Property prices dropping…. No demand, more supply

I think all of us have read about the probability of property prices dropping further in 2016 after a lacklustre 2015. So, how many percent should it be dropping? If you ask me, my answer is, does it really matter what’s the percentage? The reason is because the grossly overpriced ones would have to drop more while those not overpriced ones may only drop slightly. So, which should you buy then? No right, no wrong, choose one you believe in and view, then offer an attractive enough price in your opinion. It’s a good time for potential buyers but by no means a desperate time for sellers. Read here: Property market from my observations on potential buyers Sorry, I really do not see that coming unless the whole world suffers an even worse situation than today. China’s growth has dropped to the lowest since 2009 and that’s already an extremely bad news.

_EXERCISE TASK A:_ Format the records from their first line through the line containing "44: none -> 1:42", inclusive, as a JSON list of strings with one string per line and no blank lines.

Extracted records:
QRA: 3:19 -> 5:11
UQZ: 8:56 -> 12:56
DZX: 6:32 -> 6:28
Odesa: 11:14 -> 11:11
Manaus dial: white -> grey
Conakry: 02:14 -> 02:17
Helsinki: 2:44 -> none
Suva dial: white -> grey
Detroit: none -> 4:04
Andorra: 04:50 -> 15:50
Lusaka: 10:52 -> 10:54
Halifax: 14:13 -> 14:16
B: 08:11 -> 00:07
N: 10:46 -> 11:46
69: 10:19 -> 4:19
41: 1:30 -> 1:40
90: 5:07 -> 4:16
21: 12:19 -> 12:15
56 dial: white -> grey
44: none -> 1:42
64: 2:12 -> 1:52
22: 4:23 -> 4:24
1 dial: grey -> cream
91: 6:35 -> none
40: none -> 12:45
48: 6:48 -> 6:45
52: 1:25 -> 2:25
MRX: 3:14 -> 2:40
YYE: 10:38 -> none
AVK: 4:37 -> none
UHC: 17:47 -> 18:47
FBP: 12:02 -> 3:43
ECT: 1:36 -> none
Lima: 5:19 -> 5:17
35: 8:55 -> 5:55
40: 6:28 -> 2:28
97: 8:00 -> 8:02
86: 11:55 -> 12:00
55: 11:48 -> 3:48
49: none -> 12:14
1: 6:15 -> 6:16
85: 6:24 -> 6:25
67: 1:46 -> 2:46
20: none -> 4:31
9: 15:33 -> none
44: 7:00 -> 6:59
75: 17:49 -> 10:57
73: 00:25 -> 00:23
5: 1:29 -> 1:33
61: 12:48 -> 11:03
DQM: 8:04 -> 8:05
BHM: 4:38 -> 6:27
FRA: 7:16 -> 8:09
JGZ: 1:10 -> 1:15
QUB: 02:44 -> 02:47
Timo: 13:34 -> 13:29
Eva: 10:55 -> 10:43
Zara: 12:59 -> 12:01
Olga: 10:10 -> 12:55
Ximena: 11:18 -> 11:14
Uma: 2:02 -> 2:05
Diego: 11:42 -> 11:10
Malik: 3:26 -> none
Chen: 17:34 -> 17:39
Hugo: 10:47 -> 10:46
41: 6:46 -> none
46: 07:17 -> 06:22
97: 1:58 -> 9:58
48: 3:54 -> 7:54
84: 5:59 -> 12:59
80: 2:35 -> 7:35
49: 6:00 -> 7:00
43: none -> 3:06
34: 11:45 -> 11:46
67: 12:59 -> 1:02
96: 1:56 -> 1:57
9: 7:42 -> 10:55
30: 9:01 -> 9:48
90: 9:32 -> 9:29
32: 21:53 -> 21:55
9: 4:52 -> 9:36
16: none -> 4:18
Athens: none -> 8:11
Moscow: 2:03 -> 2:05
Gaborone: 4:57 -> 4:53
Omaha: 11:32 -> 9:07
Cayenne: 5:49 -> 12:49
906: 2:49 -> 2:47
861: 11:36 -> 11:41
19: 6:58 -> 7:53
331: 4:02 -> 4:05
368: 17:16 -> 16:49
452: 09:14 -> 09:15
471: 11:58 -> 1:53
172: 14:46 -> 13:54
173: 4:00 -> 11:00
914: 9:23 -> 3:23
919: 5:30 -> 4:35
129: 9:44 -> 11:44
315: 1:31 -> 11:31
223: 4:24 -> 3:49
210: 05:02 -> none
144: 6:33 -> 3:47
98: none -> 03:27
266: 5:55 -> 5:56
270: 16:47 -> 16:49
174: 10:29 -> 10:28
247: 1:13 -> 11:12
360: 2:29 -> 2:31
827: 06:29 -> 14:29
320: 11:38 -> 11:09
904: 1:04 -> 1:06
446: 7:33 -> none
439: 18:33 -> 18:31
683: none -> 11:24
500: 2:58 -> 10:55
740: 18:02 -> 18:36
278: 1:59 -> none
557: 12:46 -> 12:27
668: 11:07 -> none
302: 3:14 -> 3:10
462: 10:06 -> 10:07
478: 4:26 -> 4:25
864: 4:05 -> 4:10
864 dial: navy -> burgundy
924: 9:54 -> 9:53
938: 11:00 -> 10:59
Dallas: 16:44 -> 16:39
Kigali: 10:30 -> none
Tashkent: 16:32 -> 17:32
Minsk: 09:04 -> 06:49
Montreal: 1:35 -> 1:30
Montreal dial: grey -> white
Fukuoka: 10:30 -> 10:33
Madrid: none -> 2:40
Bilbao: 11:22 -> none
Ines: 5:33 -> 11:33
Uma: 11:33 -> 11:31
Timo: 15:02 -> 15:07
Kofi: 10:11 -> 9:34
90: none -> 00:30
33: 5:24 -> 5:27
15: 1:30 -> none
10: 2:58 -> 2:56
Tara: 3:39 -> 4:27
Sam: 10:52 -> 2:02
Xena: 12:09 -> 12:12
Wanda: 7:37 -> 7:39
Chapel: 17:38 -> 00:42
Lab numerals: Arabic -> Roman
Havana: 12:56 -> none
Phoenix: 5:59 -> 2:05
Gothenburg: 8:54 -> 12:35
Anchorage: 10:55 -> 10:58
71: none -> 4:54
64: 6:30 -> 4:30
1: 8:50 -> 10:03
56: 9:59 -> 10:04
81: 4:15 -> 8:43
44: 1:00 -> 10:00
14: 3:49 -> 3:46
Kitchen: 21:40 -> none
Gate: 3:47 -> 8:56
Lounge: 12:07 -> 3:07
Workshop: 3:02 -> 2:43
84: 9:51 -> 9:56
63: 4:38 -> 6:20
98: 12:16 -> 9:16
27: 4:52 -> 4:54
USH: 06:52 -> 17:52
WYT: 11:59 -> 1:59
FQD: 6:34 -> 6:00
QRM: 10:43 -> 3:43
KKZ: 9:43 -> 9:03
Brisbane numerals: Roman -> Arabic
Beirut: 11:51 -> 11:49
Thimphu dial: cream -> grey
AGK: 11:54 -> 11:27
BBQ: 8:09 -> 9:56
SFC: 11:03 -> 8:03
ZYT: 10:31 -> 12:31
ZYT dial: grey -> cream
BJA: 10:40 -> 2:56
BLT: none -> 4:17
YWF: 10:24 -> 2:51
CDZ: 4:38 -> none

_EXERCISE TASK B:_ Write out the part of the property prices post between "I think all" and "extremely bad news.", inclusive.

_EXPECTED OUTPUT A:_
[
  "QRA: 3:19 -> 5:11",
  "UQZ: 8:56 -> 12:56",
  "DZX: 6:32 -> 6:28",
  "Odesa: 11:14 -> 11:11",
  "Manaus dial: white -> grey",
  "Conakry: 02:14 -> 02:17",
  "Helsinki: 2:44 -> none",
  "Suva dial: white -> grey",
  "Detroit: none -> 4:04",
  "Andorra: 04:50 -> 15:50",
  "Lusaka: 10:52 -> 10:54",
  "Halifax: 14:13 -> 14:16",
  "B: 08:11 -> 00:07",
  "N: 10:46 -> 11:46",
  "69: 10:19 -> 4:19",
  "41: 1:30 -> 1:40",
  "90: 5:07 -> 4:16",
  "21: 12:19 -> 12:15",
  "56 dial: white -> grey",
  "44: none -> 1:42"
]

_EXPECTED OUTPUT B:_
I think all of us have read about the probability of property prices dropping further in 2016 after a lacklustre 2015. So, how many percent should it be dropping? If you ask me, my answer is, does it really matter what’s the percentage? The reason is because the grossly overpriced ones would have to drop more while those not overpriced ones may only drop slightly. So, which should you buy then? No right, no wrong, choose one you believe in and view, then offer an attractive enough price in your opinion. It’s a good time for potential buyers but by no means a desperate time for sellers. Read here: Property market from my observations on potential buyers Sorry, I really do not see that coming unless the whole world suffers an even worse situation than today. China’s growth has dropped to the lowest since 2009 and that’s already an extremely bad news.